Lower bound on the minimum eigenvalue of sum of two matrices

Question

Assume that $A$ is a symmetric positive definite matrix and $B$ is a symmetric (can potentially have negative entries). Is the following bound correct?

$$ \lambda_{\min}(A+B) \geq \lambda_{\min}(A) + \lambda_{\min}(B) $$

Answer 1

Assuming that $A,B$ are Hermitian ($A^* = A, B^*=B$) then the eigenvalues are real and satisfy $\langle x, Ax \rangle \ge \lambda\|x\|^2$ for all $x$ iff $\lambda_\min(A) \ge \lambda$.

To see this, note that $\langle x, Ax \rangle \ge \lambda_\min(A)\|x\|^2$ for all $x$, and that the bound is attained for an eigenvector corresponding to the eigenvalue $\lambda_\min(A)$.

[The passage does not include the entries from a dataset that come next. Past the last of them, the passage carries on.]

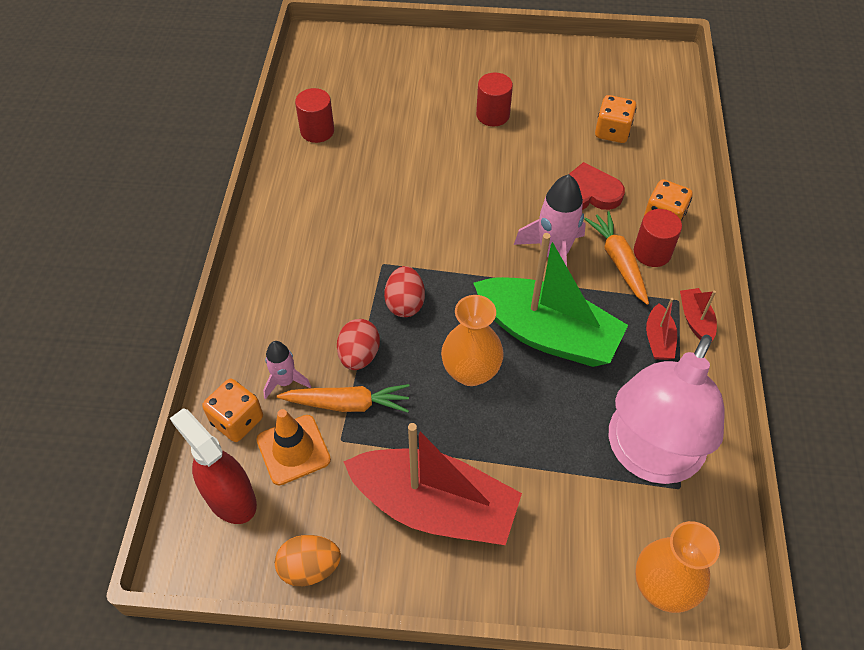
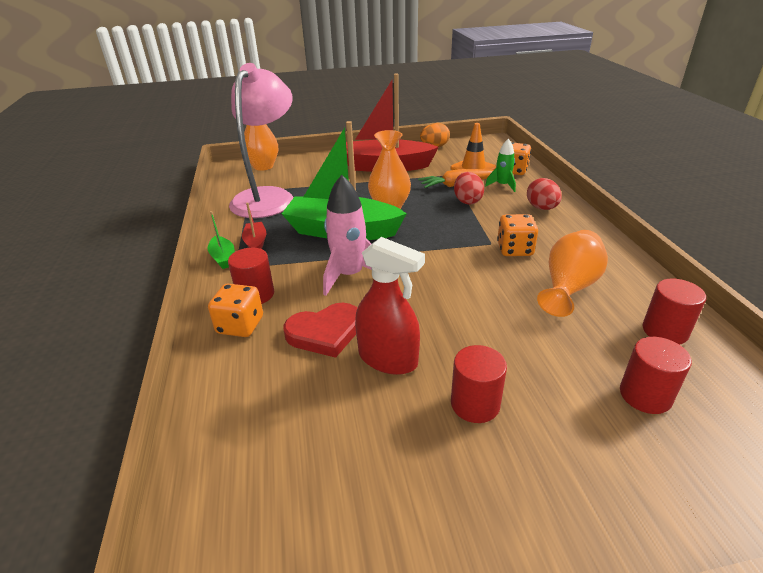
camera: 165 degrees right, 20 degrees down
(230, 498) = (489, 153): red spray bottle -> red spray bottle (388, 359)
(285, 381) = (502, 185): pink rocket -> green rocket
(352, 187) = (568, 287): none -> orange vase
(379, 96) = (645, 395): none -> red cylinder
(405, 303) = (456, 226): red egg -> red egg (541, 208)
(612, 132) = (300, 419): orange dice -> orange dice (514, 249)
(618, 261) = (288, 282): orange carrot -> none
(695, 320) = (223, 258): red boat -> green boat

We have $\langle x, (A+B)x \rangle = \langle x, Ax \rangle + \langle x, Bx \rangle \ge \lambda_\min(A) \|x\|^2 + \lambda_\min(B) \|x\|^2$ for all $x$, from which the desired result follows.

Answer 2

The bound also follows from an application of Weyl's inequalities (sometimes called the Courant-Weyl inequalities).